Records provided:
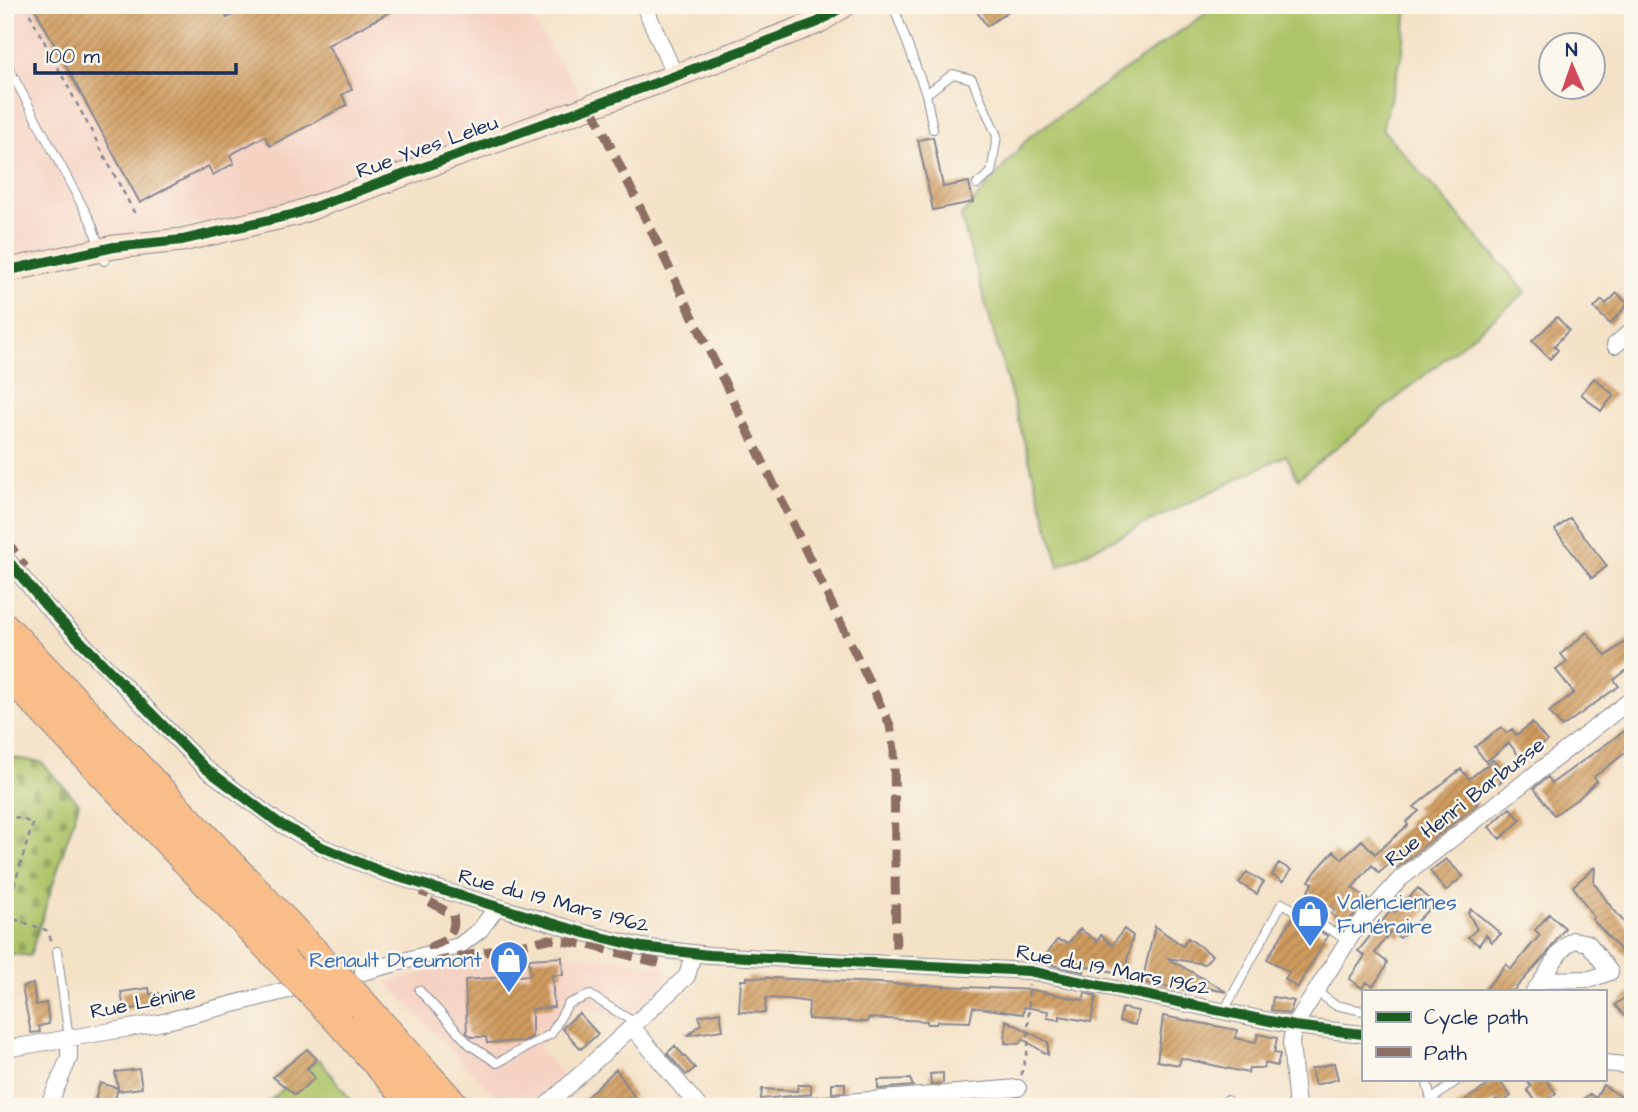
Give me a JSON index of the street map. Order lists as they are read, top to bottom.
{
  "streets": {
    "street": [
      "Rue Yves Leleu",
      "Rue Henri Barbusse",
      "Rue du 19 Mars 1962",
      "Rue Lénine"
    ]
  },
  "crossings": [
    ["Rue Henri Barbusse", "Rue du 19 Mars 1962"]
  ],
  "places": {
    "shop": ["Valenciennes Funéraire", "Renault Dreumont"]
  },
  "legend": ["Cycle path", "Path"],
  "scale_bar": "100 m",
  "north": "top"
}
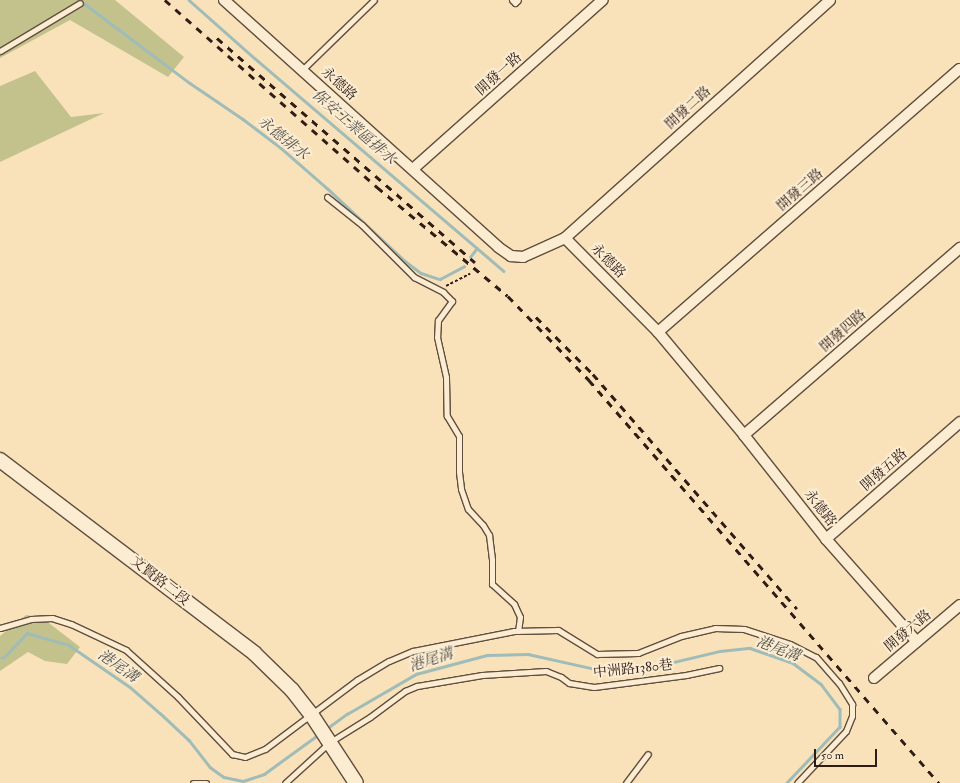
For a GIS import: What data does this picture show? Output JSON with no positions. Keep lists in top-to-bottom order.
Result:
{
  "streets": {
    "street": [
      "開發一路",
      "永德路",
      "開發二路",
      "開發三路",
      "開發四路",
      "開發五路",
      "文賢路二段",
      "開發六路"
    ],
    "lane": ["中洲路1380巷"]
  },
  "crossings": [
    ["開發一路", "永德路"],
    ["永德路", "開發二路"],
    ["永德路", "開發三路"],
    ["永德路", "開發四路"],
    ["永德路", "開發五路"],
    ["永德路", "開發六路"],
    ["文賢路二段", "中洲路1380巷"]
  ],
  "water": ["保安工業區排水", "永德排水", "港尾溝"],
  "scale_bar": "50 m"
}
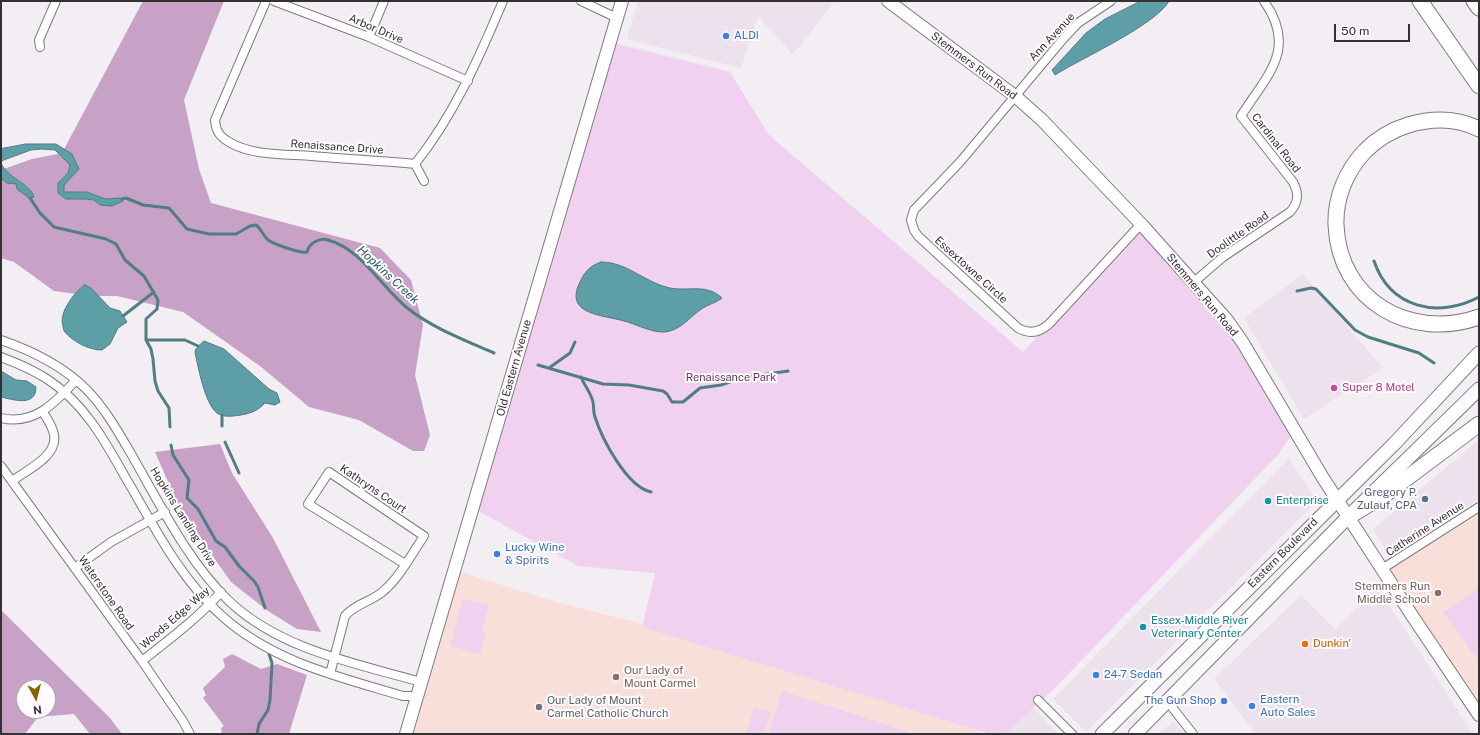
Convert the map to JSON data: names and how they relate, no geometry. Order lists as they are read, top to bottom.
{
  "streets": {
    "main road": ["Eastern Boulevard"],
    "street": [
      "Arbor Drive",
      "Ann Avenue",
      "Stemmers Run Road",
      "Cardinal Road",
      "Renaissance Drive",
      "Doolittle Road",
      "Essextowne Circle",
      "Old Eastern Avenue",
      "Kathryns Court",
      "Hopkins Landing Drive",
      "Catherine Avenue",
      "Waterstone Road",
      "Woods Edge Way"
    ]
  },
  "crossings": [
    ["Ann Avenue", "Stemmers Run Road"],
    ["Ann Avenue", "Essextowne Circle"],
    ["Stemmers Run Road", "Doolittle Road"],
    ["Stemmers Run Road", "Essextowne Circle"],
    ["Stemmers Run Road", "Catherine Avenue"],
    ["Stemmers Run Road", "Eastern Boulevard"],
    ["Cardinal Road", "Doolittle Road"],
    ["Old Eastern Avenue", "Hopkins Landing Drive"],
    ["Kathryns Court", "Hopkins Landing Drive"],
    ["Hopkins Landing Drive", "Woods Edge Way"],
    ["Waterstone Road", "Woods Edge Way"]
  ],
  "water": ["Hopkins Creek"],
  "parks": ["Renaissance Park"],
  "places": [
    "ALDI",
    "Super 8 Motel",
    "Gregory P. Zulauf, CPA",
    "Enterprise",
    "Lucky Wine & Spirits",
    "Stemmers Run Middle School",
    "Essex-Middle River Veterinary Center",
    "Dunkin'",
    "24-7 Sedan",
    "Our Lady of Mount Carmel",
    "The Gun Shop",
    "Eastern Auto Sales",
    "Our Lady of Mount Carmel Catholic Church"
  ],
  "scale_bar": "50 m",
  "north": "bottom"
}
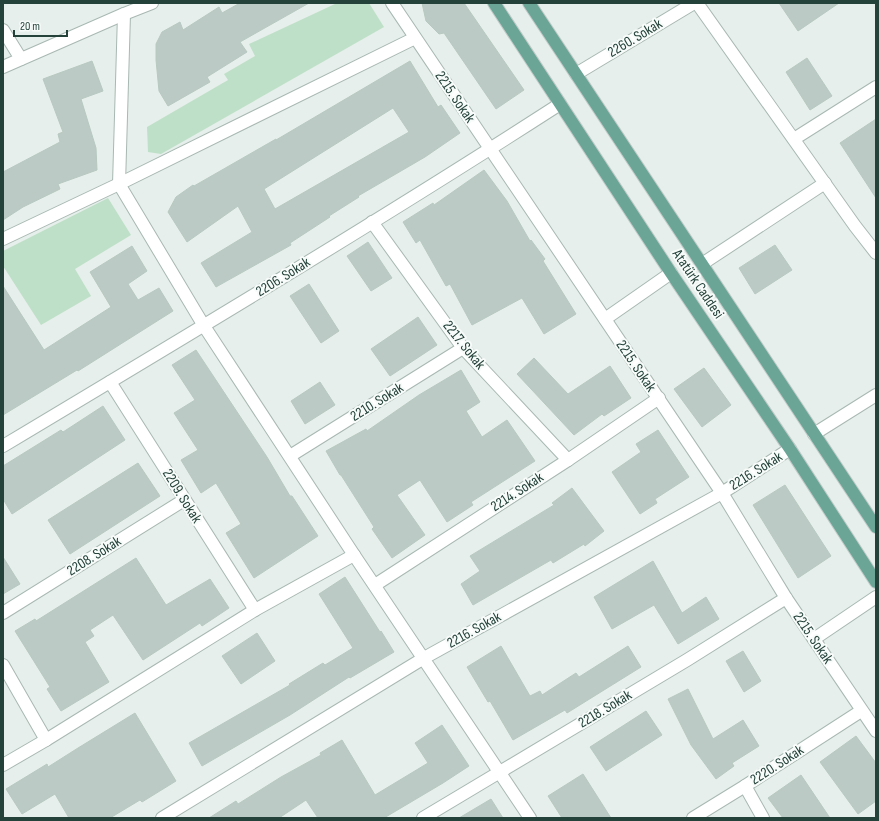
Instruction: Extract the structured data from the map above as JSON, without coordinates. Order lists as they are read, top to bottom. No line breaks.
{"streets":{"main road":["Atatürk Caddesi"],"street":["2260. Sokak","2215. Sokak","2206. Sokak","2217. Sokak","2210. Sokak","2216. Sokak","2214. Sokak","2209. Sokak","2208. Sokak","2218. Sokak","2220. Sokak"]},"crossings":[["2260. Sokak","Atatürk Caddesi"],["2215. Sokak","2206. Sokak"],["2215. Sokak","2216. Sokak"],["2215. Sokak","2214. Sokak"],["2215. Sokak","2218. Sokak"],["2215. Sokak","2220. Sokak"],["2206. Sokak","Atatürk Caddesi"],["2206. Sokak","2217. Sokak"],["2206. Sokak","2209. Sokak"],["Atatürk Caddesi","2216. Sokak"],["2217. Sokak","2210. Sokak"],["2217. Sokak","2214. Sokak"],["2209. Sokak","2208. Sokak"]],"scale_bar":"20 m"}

Work item: Show every line of the material that includes the string "Mars".

Response:
      "Rue du 19 Mars 1962",
    ["Rue Henri Barbusse", "Rue du 19 Mars 1962"]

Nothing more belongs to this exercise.